[[ Dataset, beginning ]]
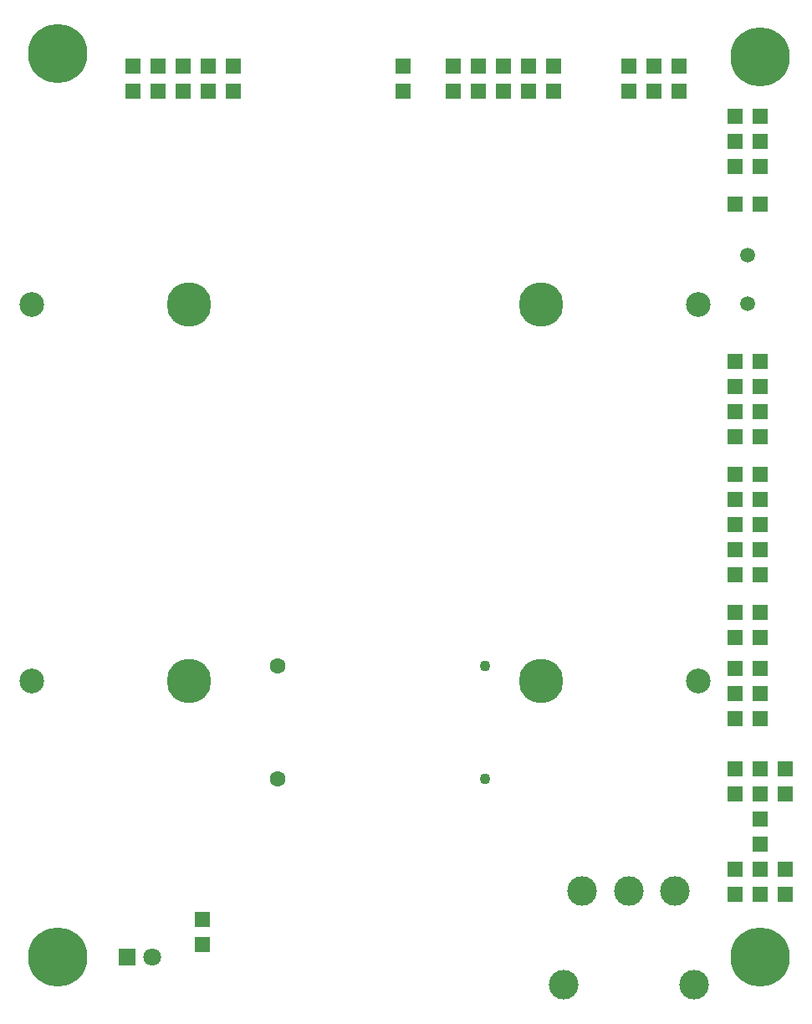
<source format=gbr>
%TF.GenerationSoftware,KiCad,Pcbnew,6.0.4-6f826c9f35~116~ubuntu20.04.1*%
%TF.CreationDate,2022-04-06T13:06:25+00:00*%
%TF.ProjectId,DATALOGGER01A,44415441-4c4f-4474-9745-523031412e6b,REV*%
%TF.SameCoordinates,Original*%
%TF.FileFunction,Soldermask,Top*%
%TF.FilePolarity,Negative*%
%FSLAX46Y46*%
G04 Gerber Fmt 4.6, Leading zero omitted, Abs format (unit mm)*
G04 Created by KiCad (PCBNEW 6.0.4-6f826c9f35~116~ubuntu20.04.1) date 2022-04-06 13:06:25*
%MOMM*%
%LPD*%
G01*
G04 APERTURE LIST*
%ADD10R,1.524000X1.524000*%
%ADD11C,4.500000*%
%ADD12C,2.500000*%
%ADD13C,6.000000*%
%ADD14R,1.800000X1.800000*%
%ADD15C,1.800000*%
%ADD16C,1.501140*%
%ADD17C,3.000000*%
%ADD18C,1.600000*%
%ADD19C,1.100000*%
G04 APERTURE END LIST*
D10*
%TO.C,J26*%
X55245000Y92710000D03*
X55245000Y95250000D03*
%TD*%
D11*
%TO.C,BT1*%
X53995000Y71120000D03*
X18395000Y71120000D03*
D12*
X69945000Y71120000D03*
X2445000Y71120000D03*
%TD*%
D10*
%TO.C,J24*%
X50165000Y92710000D03*
X50165000Y95250000D03*
%TD*%
%TO.C,J4*%
X76200000Y46355000D03*
X73660000Y46355000D03*
%TD*%
%TO.C,J22*%
X47625000Y92710000D03*
X47625000Y95250000D03*
%TD*%
%TO.C,J20*%
X73660000Y57785000D03*
X76200000Y57785000D03*
%TD*%
%TO.C,J17*%
X73660000Y65405000D03*
X76200000Y65405000D03*
%TD*%
%TO.C,J19*%
X73660000Y60325000D03*
X76200000Y60325000D03*
%TD*%
%TO.C,J18*%
X73660000Y62865000D03*
X76200000Y62865000D03*
%TD*%
%TO.C,J1*%
X76200000Y43815000D03*
X73660000Y43815000D03*
%TD*%
%TO.C,J2*%
X76200000Y51435000D03*
X73660000Y51435000D03*
%TD*%
%TO.C,J5*%
X76200000Y53975000D03*
X73660000Y53975000D03*
%TD*%
%TO.C,J6*%
X73660000Y21590000D03*
X73660000Y24130000D03*
X76200000Y21590000D03*
X76200000Y24130000D03*
X78740000Y21590000D03*
X78740000Y24130000D03*
%TD*%
%TO.C,J8*%
X76200000Y81280000D03*
X73660000Y81280000D03*
%TD*%
%TO.C,J9*%
X40005000Y92710000D03*
X40005000Y95250000D03*
%TD*%
%TO.C,J10*%
X76200000Y29210000D03*
X73660000Y29210000D03*
X76200000Y31750000D03*
X73660000Y31750000D03*
X76200000Y34290000D03*
X73660000Y34290000D03*
%TD*%
%TO.C,J11*%
X19685000Y8890000D03*
X19685000Y6350000D03*
%TD*%
%TO.C,J21*%
X73660000Y37465000D03*
X76200000Y37465000D03*
%TD*%
%TO.C,J23*%
X45085000Y92710000D03*
X45085000Y95250000D03*
%TD*%
%TO.C,J25*%
X52705000Y92710000D03*
X52705000Y95250000D03*
%TD*%
%TO.C,J27*%
X65405000Y92710000D03*
X65405000Y95250000D03*
%TD*%
%TO.C,J28*%
X67945000Y92710000D03*
X67945000Y95250000D03*
%TD*%
%TO.C,J29*%
X62865000Y92710000D03*
X62865000Y95250000D03*
%TD*%
%TO.C,J30*%
X73660000Y40005000D03*
X76200000Y40005000D03*
%TD*%
%TO.C,J31*%
X76200000Y85090000D03*
X73660000Y85090000D03*
X76200000Y87630000D03*
X73660000Y87630000D03*
X76200000Y90170000D03*
X73660000Y90170000D03*
%TD*%
D13*
%TO.C,M1*%
X76200000Y5080000D03*
%TD*%
%TO.C,M3*%
X5080000Y96520000D03*
%TD*%
%TO.C,M2*%
X5080000Y5080000D03*
%TD*%
%TO.C,M4*%
X76200000Y96200000D03*
%TD*%
D10*
%TO.C,J32*%
X76200000Y16510000D03*
X76200000Y19050000D03*
%TD*%
%TO.C,J33*%
X73660000Y11430000D03*
X73660000Y13970000D03*
X76200000Y11430000D03*
X76200000Y13970000D03*
X78740000Y11430000D03*
X78740000Y13970000D03*
%TD*%
D11*
%TO.C,BT2*%
X18395000Y33020000D03*
X53995000Y33020000D03*
D12*
X69945000Y33020000D03*
X2445000Y33020000D03*
%TD*%
D14*
%TO.C,D3*%
X12065000Y5080000D03*
D15*
X14605000Y5080000D03*
%TD*%
D10*
%TO.C,J3*%
X76200000Y48895000D03*
X73660000Y48895000D03*
%TD*%
D16*
%TO.C,Y1*%
X74930000Y76100940D03*
X74930000Y71219060D03*
%TD*%
D10*
%TO.C,J12*%
X12700000Y92710000D03*
X12700000Y95250000D03*
%TD*%
%TO.C,J16*%
X22860000Y92710000D03*
X22860000Y95250000D03*
%TD*%
%TO.C,J15*%
X20320000Y92710000D03*
X20320000Y95250000D03*
%TD*%
%TO.C,J14*%
X17780000Y92710000D03*
X17780000Y95250000D03*
%TD*%
%TO.C,J13*%
X15240000Y92710000D03*
X15240000Y95250000D03*
%TD*%
D17*
%TO.C,SW1*%
X58165000Y11816000D03*
X62865000Y11816000D03*
X67565000Y11816000D03*
X56260000Y2286000D03*
X69470000Y2286000D03*
%TD*%
D18*
%TO.C,J7*%
X27330000Y34575000D03*
D19*
X48330000Y34575000D03*
%TD*%
D18*
%TO.C,J34*%
X27330000Y23145000D03*
D19*
X48330000Y23145000D03*
%TD*%
M02*

</source>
[[ Dataset, end ]]
> [Instructions for the task] Print every record above exactly, but no pictures.

> [Your response]
<source format=gbr>
%TF.GenerationSoftware,KiCad,Pcbnew,6.0.4-6f826c9f35~116~ubuntu20.04.1*%
%TF.CreationDate,2022-04-06T13:06:25+00:00*%
%TF.ProjectId,DATALOGGER01A,44415441-4c4f-4474-9745-523031412e6b,REV*%
%TF.SameCoordinates,Original*%
%TF.FileFunction,Soldermask,Top*%
%TF.FilePolarity,Negative*%
%FSLAX46Y46*%
G04 Gerber Fmt 4.6, Leading zero omitted, Abs format (unit mm)*
G04 Created by KiCad (PCBNEW 6.0.4-6f826c9f35~116~ubuntu20.04.1) date 2022-04-06 13:06:25*
%MOMM*%
%LPD*%
G01*
G04 APERTURE LIST*
%ADD10R,1.524000X1.524000*%
%ADD11C,4.500000*%
%ADD12C,2.500000*%
%ADD13C,6.000000*%
%ADD14R,1.800000X1.800000*%
%ADD15C,1.800000*%
%ADD16C,1.501140*%
%ADD17C,3.000000*%
%ADD18C,1.600000*%
%ADD19C,1.100000*%
G04 APERTURE END LIST*
D10*
%TO.C,J26*%
X55245000Y92710000D03*
X55245000Y95250000D03*
%TD*%
D11*
%TO.C,BT1*%
X53995000Y71120000D03*
X18395000Y71120000D03*
D12*
X69945000Y71120000D03*
X2445000Y71120000D03*
%TD*%
D10*
%TO.C,J24*%
X50165000Y92710000D03*
X50165000Y95250000D03*
%TD*%
%TO.C,J4*%
X76200000Y46355000D03*
X73660000Y46355000D03*
%TD*%
%TO.C,J22*%
X47625000Y92710000D03*
X47625000Y95250000D03*
%TD*%
%TO.C,J20*%
X73660000Y57785000D03*
X76200000Y57785000D03*
%TD*%
%TO.C,J17*%
X73660000Y65405000D03*
X76200000Y65405000D03*
%TD*%
%TO.C,J19*%
X73660000Y60325000D03*
X76200000Y60325000D03*
%TD*%
%TO.C,J18*%
X73660000Y62865000D03*
X76200000Y62865000D03*
%TD*%
%TO.C,J1*%
X76200000Y43815000D03*
X73660000Y43815000D03*
%TD*%
%TO.C,J2*%
X76200000Y51435000D03*
X73660000Y51435000D03*
%TD*%
%TO.C,J5*%
X76200000Y53975000D03*
X73660000Y53975000D03*
%TD*%
%TO.C,J6*%
X73660000Y21590000D03*
X73660000Y24130000D03*
X76200000Y21590000D03*
X76200000Y24130000D03*
X78740000Y21590000D03*
X78740000Y24130000D03*
%TD*%
%TO.C,J8*%
X76200000Y81280000D03*
X73660000Y81280000D03*
%TD*%
%TO.C,J9*%
X40005000Y92710000D03*
X40005000Y95250000D03*
%TD*%
%TO.C,J10*%
X76200000Y29210000D03*
X73660000Y29210000D03*
X76200000Y31750000D03*
X73660000Y31750000D03*
X76200000Y34290000D03*
X73660000Y34290000D03*
%TD*%
%TO.C,J11*%
X19685000Y8890000D03*
X19685000Y6350000D03*
%TD*%
%TO.C,J21*%
X73660000Y37465000D03*
X76200000Y37465000D03*
%TD*%
%TO.C,J23*%
X45085000Y92710000D03*
X45085000Y95250000D03*
%TD*%
%TO.C,J25*%
X52705000Y92710000D03*
X52705000Y95250000D03*
%TD*%
%TO.C,J27*%
X65405000Y92710000D03*
X65405000Y95250000D03*
%TD*%
%TO.C,J28*%
X67945000Y92710000D03*
X67945000Y95250000D03*
%TD*%
%TO.C,J29*%
X62865000Y92710000D03*
X62865000Y95250000D03*
%TD*%
%TO.C,J30*%
X73660000Y40005000D03*
X76200000Y40005000D03*
%TD*%
%TO.C,J31*%
X76200000Y85090000D03*
X73660000Y85090000D03*
X76200000Y87630000D03*
X73660000Y87630000D03*
X76200000Y90170000D03*
X73660000Y90170000D03*
%TD*%
D13*
%TO.C,M1*%
X76200000Y5080000D03*
%TD*%
%TO.C,M3*%
X5080000Y96520000D03*
%TD*%
%TO.C,M2*%
X5080000Y5080000D03*
%TD*%
%TO.C,M4*%
X76200000Y96200000D03*
%TD*%
D10*
%TO.C,J32*%
X76200000Y16510000D03*
X76200000Y19050000D03*
%TD*%
%TO.C,J33*%
X73660000Y11430000D03*
X73660000Y13970000D03*
X76200000Y11430000D03*
X76200000Y13970000D03*
X78740000Y11430000D03*
X78740000Y13970000D03*
%TD*%
D11*
%TO.C,BT2*%
X18395000Y33020000D03*
X53995000Y33020000D03*
D12*
X69945000Y33020000D03*
X2445000Y33020000D03*
%TD*%
D14*
%TO.C,D3*%
X12065000Y5080000D03*
D15*
X14605000Y5080000D03*
%TD*%
D10*
%TO.C,J3*%
X76200000Y48895000D03*
X73660000Y48895000D03*
%TD*%
D16*
%TO.C,Y1*%
X74930000Y76100940D03*
X74930000Y71219060D03*
%TD*%
D10*
%TO.C,J12*%
X12700000Y92710000D03*
X12700000Y95250000D03*
%TD*%
%TO.C,J16*%
X22860000Y92710000D03*
X22860000Y95250000D03*
%TD*%
%TO.C,J15*%
X20320000Y92710000D03*
X20320000Y95250000D03*
%TD*%
%TO.C,J14*%
X17780000Y92710000D03*
X17780000Y95250000D03*
%TD*%
%TO.C,J13*%
X15240000Y92710000D03*
X15240000Y95250000D03*
%TD*%
D17*
%TO.C,SW1*%
X58165000Y11816000D03*
X62865000Y11816000D03*
X67565000Y11816000D03*
X56260000Y2286000D03*
X69470000Y2286000D03*
%TD*%
D18*
%TO.C,J7*%
X27330000Y34575000D03*
D19*
X48330000Y34575000D03*
%TD*%
D18*
%TO.C,J34*%
X27330000Y23145000D03*
D19*
X48330000Y23145000D03*
%TD*%
M02*

</source>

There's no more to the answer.